You have an ‘analytics’ option on the home screen where you can analyse your spending patterns – for example, how much you spend on weekdays compared to weekends.
Any spending can also be analysed by different categories such as eating out, entertainment and transport.
What your child can do
You child can do various things including:
- See their balances and link their card to jars;
- Spend money using their prepaid card for purchases online and instore;
- Spend money abroad without any fees;
- Create jars with their parents that match their financial goals;
- Analyse spending habits;
- Share jars with other people to save for a common goal.
What we like
It encourages parents to teach their kids about money
As parents have to create the jars for their children, it encourages them to sit down with their kid and teach them about money and learn about their goals.
Using HyperJar, parents can teach their kids about how to earn money – for example by completing chores, while helping them save for something they really want.
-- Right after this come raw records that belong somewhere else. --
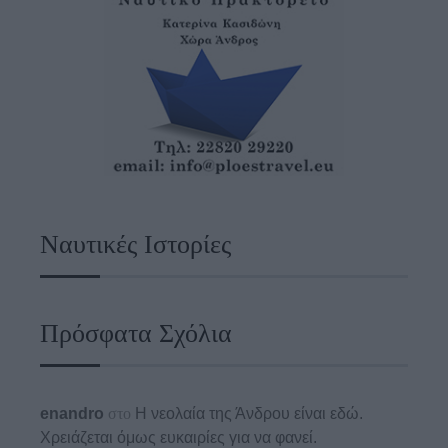
Ναυτικές Ιστορίες
Πρόσφατα Σχόλια
enandro
στο
Η νεολαία της Άνδρου είναι εδώ.
Χρειάζεται όμως ευκαιρίες για να φανεί.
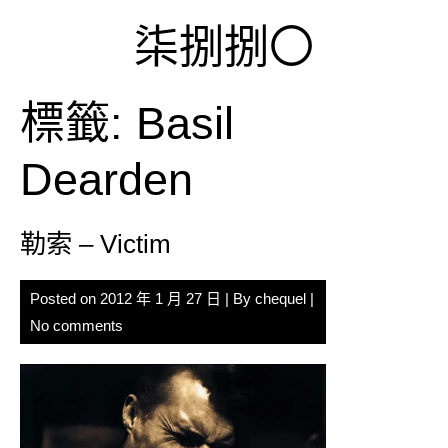
Skip
柒捌捌〇
to
content
標籤:
Basil
Dearden
勒索 – Victim
Posted on
2012 年 1 月 27 日
| By
chequel
|
No comments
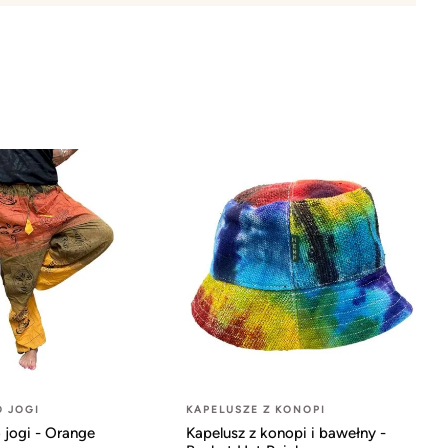
O JOGI
KAPELUSZE Z KONOPI
 jogi - Orange
Kapelusz z konopi i bawełny -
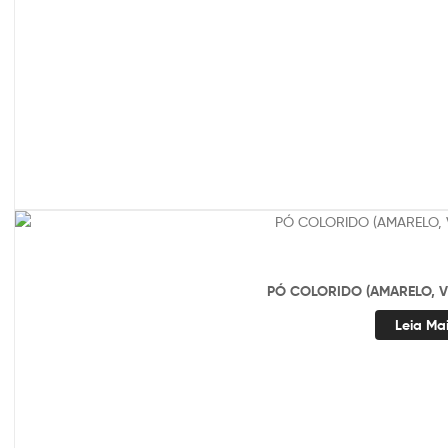
PÓ COLORIDO (AMARELO, V
Leia Ma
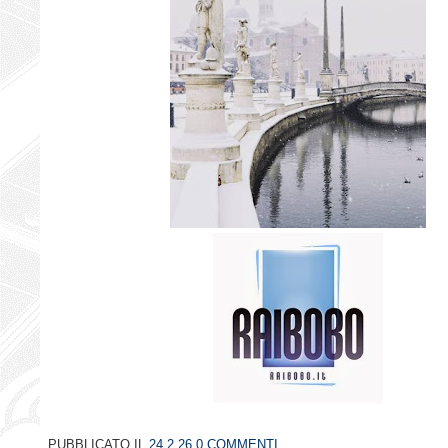
PUBBLICATO IL
24.2.26
0 COMMENTI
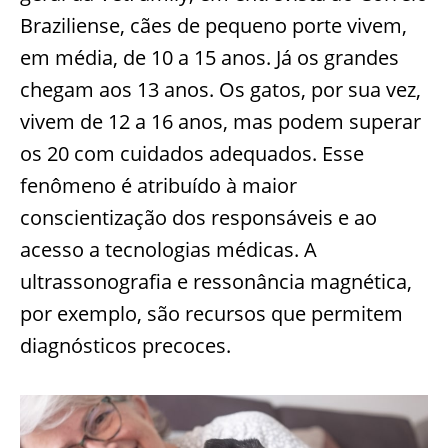
Braziliense, cães de pequeno porte vivem,
em média, de 10 a 15 anos. Já os grandes
chegam aos 13 anos. Os gatos, por sua vez,
vivem de 12 a 16 anos, mas podem superar
os 20 com cuidados adequados. Esse
fenômeno é atribuído à maior
conscientização dos responsáveis e ao
acesso a tecnologias médicas. A
ultrassonografia e ressonância magnética,
por exemplo, são recursos que permitem
diagnósticos precoces.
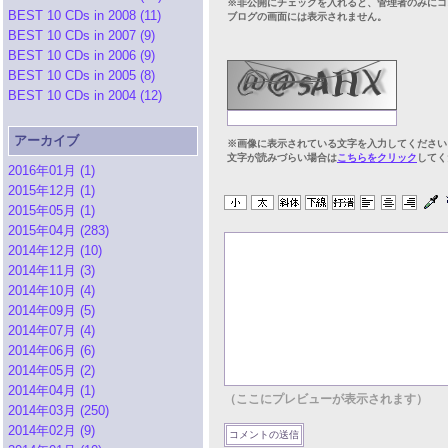
※非公開にチェックを入れると、管理者のみにコ
BEST 10 CDs in 2008 (11)
ブログの画面には表示されません。
BEST 10 CDs in 2007 (9)
BEST 10 CDs in 2006 (9)
BEST 10 CDs in 2005 (8)
BEST 10 CDs in 2004 (12)
アーカイブ
※画像に表示されている文字を入力してください
文字が読みづらい場合は
こちらをクリック
してく
2016年01月 (1)
2015年12月 (1)
2015年05月 (1)
2015年04月 (283)
2014年12月 (10)
2014年11月 (3)
2014年10月 (4)
2014年09月 (5)
2014年07月 (4)
2014年06月 (6)
2014年05月 (2)
2014年04月 (1)
（ここにプレビューが表示されます）
2014年03月 (250)
2014年02月 (9)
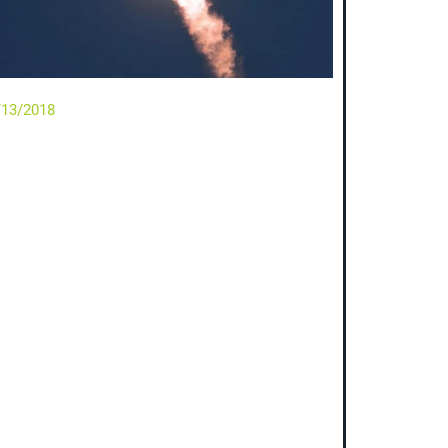
/13/2018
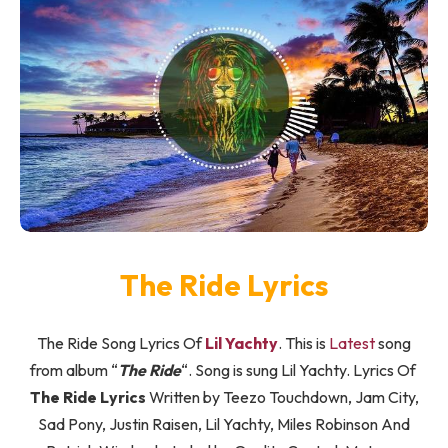
​​The Ride Lyrics
The Ride Song Lyrics Of
Lil Yachty
. This is
Latest
song
from album “​
The Ride
“. Song is sung Lil Yachty. Lyrics Of ​​
The Ride Lyrics
Written by Teezo Touchdown, Jam City,
Sad Pony, Justin Raisen, Lil Yachty, Miles Robinson And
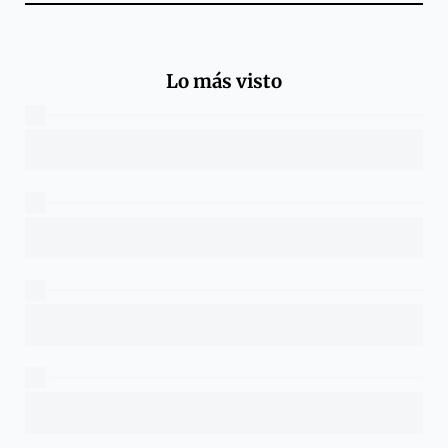
Lo más visto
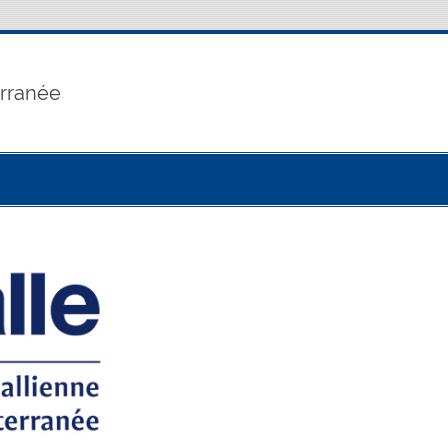
erranée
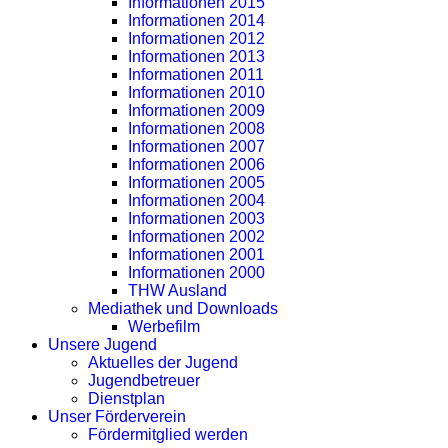
Informationen 2015
Informationen 2014
Informationen 2012
Informationen 2013
Informationen 2011
Informationen 2010
Informationen 2009
Informationen 2008
Informationen 2007
Informationen 2006
Informationen 2005
Informationen 2004
Informationen 2003
Informationen 2002
Informationen 2001
Informationen 2000
THW Ausland
Mediathek und Downloads
Werbefilm
Unsere Jugend
Aktuelles der Jugend
Jugendbetreuer
Dienstplan
Unser Förderverein
Fördermitglied werden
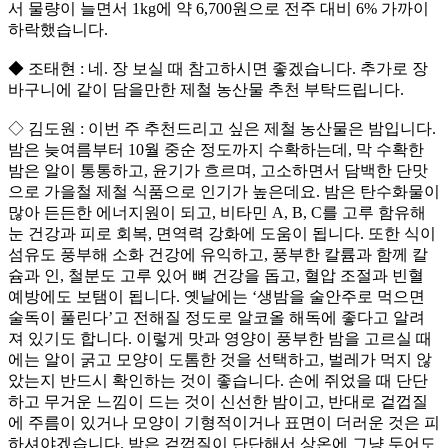
서 물량이 늘면서 1kg에 약 6,700원으로 전주 대비 6% 가까이
하락했습니다.
◆ 조태현 : 네. 장 보실 때 참고하시면 좋겠습니다. 추가로 장
바구니에 같이 담을만한 제철 농산물 추천 부탁드립니다.
◇ 김도원 : 이번 주 추천드리고 싶은 제철 농산물은 밤입니다.
밤은 늦여름부터 10월 중순 정도까지 수확하는데, 막 수확한
밤은 알이 통통하고, 윤기가 흐르며, 고소하면서 담백한 단맛
으로 가을철 제철 식품으로 인기가 높은데요. 밤은 탄수화물이
많아 든든한 에너지원이 되고, 비타민 A, B, C를 고루 함유해
눈 건강과 피로 회복, 면역력 강화에 도움이 됩니다. 또한 식이
섬유도 풍부해 소화 건강에 유익하고, 풍부한 칼륨과 함께 칼
슘과 인, 철분도 고루 있어 뼈 건강을 돕고, 혈압 조절과 빈혈
예방에도 보탬이 됩니다. 옛날에는 ‘생밤을 술안주로 먹으면
술독이 풀린다’고 전해질 정도로 알코올 해독에 좋다고 알려
져 있기도 합니다. 이렇게 맛과 영양이 풍부한 밤을 고르실 때
에는 알이 굵고 모양이 도톰한 것을 선택하고, 벌레가 먹지 않
았는지 반드시 확인하는 것이 좋습니다. 손에 쥐었을 때 단단
하고 무거운 느낌이 드는 것이 신선한 밤이고, 반대로 겉껍질
에 주름이 있거나 모양이 기형적이거나 표면이 더러운 것은 피
하셔야겠습니다. 밤은 겉껍질이 단단해서 상온에 그냥 두어도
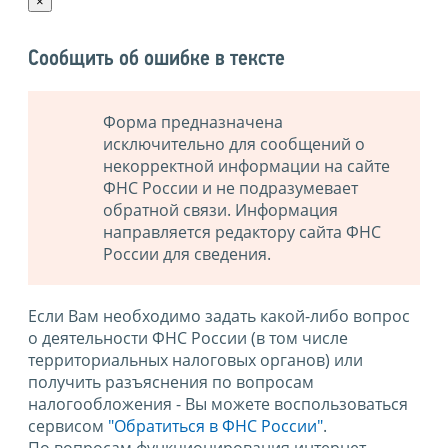
×
Сообщить об ошибке в тексте
Форма предназначена
исключительно для сообщений о
некорректной информации на сайте
ФНС России и не подразумевает
обратной связи. Информация
направляется редактору сайта ФНС
России для сведения.
Если Вам необходимо задать какой-либо вопрос
о деятельности ФНС России (в том числе
территориальных налоговых органов) или
получить разъяснения по вопросам
налогообложения - Вы можете воспользоваться
сервисом
"Обратиться в ФНС России"
.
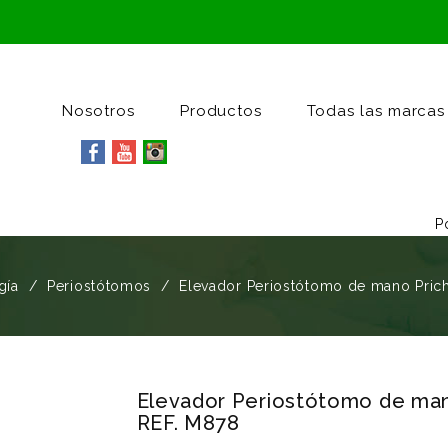
Nosotros
Productos
Todas las marcas
P
gía
Periostótomos
Elevador Periostótomo de mano Pri
Elevador Periostótomo de man
REF. M878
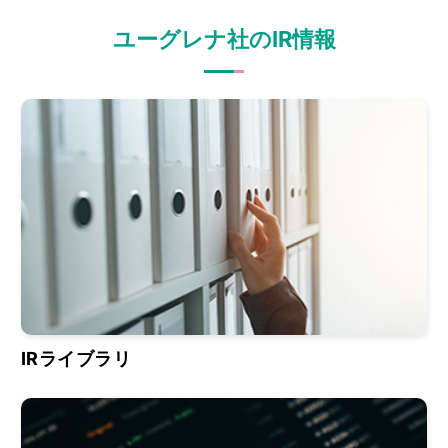
ユーグレナ社のIR情報
IRライブラリ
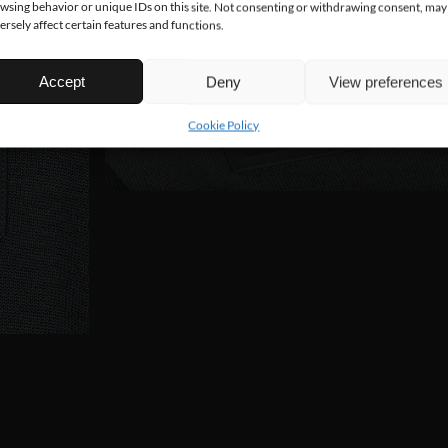
wsing behavior or unique IDs on this site. Not consenting or withdrawing consent, may
ersely affect certain features and functions.
Accept
Deny
View preferences
Cookie Policy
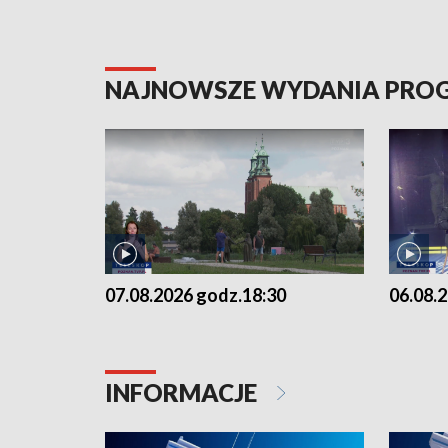
NAJNOWSZE WYDANIA PR
07.08.2026 godz.18:30
06.08.
INFORMACJE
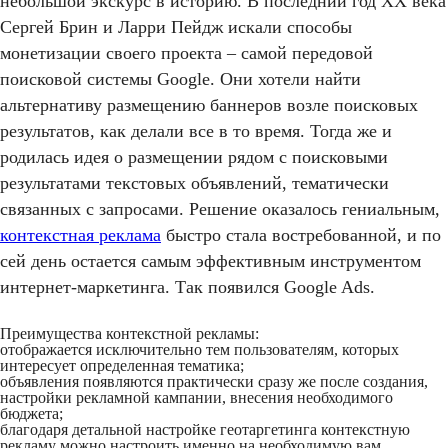
небольшой экскурс в историю. В последний год ХХ века
Сергей Брин и Ларри Пейдж искали способы
монетизации своего проекта – самой передовой
поисковой системы Google. Они хотели найти
альтернативу размещению баннеров возле поисковых
результатов, как делали все в то время. Тогда же и
родилась идея о размещении рядом с поисковыми
результатами текстовых объявлений, тематически
связанных с запросами. Решение оказалось гениальным,
контекстная реклама
быстро стала востребованной, и по
сей день остается самым эффективным инструментом
интернет-маркетинга. Так появился Google Ads.
Преимущества контекстной рекламы:
отображается исключительно тем пользователям, которых
интересует определенная тематика;
объявления появляются практически сразу же после создания,
настройки рекламной кампании, внесения необходимого
бюджета;
благодаря детальной настройке геотаргетинга контекстную
рекламу можно настроить именно на необходимую вам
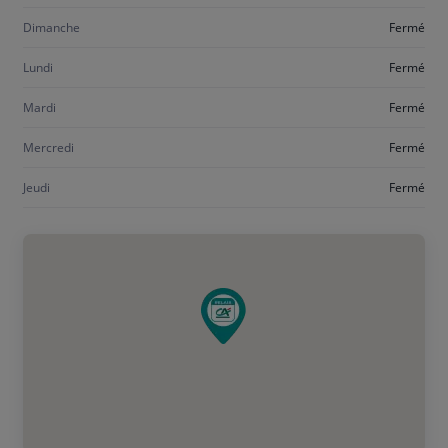
Dimanche
Fermé
Lundi
Fermé
Mardi
Fermé
Mercredi
Fermé
Jeudi
Fermé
Being able to build savings from a young age can be extremely helpful in the future when you might be saving for something more sizable such as a house deposit.
As there can be multiple jars, you don’t have to save for one thing, and you can share jars to encourage several people to contribute.
Parents can easily monitor their child’s finances
When teaching your child about finances and spending money, it can be worrying thinking about the possibility of them overspending or not using their card responsibility.
HyperJar’s app allows parents to set spending limits and choose which jars they can spend from, allowing them some control over their child’s finances if needed.
HyperJar is fee-free
If you want to teach your kid about money using an app, the charges can quickly add up as some charge a subscription fee and to top up your child’s account.
As HyperJar is fee-free, parents can boost their child’s financial education without worrying about affordability, including when spending overseas as there are no fees.
It’s easy to send money
HyperJar allows the user to create a shared jar and invite up to 100 members to join it.
Shared jars can be useful as it’s an easy and free way to send money for holidays, birthdays or big events – but you have to be a member to contribute.
What we don’t like
You can’t use the HyperJar card at ATMs
While the use of cash has declined over the coronavirus pandemic, many people still prefer this payment method instead of using a debit card.
Some people prefer paying by cash as it allows them to keep track of how much they have and can keep their spending on track.
Children can learn a lot by having a set amount of cash at their disposal as it can boost awareness of just how far that cash can go.
And there are also occasions when a retailer will only accept cash, so it’s handy to have – for example, on rare occasions when there are card payment issues.
Only one parent controls the account
While both parents can be involved in a shared jar with their child (if they have separate accounts), only one can control their child’s account.
I believe both parents should get a say in their child’s account, especially if any spending curbs are considered as one parent may disagree.
By sharing control, parents can discuss whether they should intervene with their child’s account and what circumstances might prompt this.
They can then both sit down with their child and explain why they have acted in a certain way – for example, putting a spending limit in place, so they can develop better spending habits.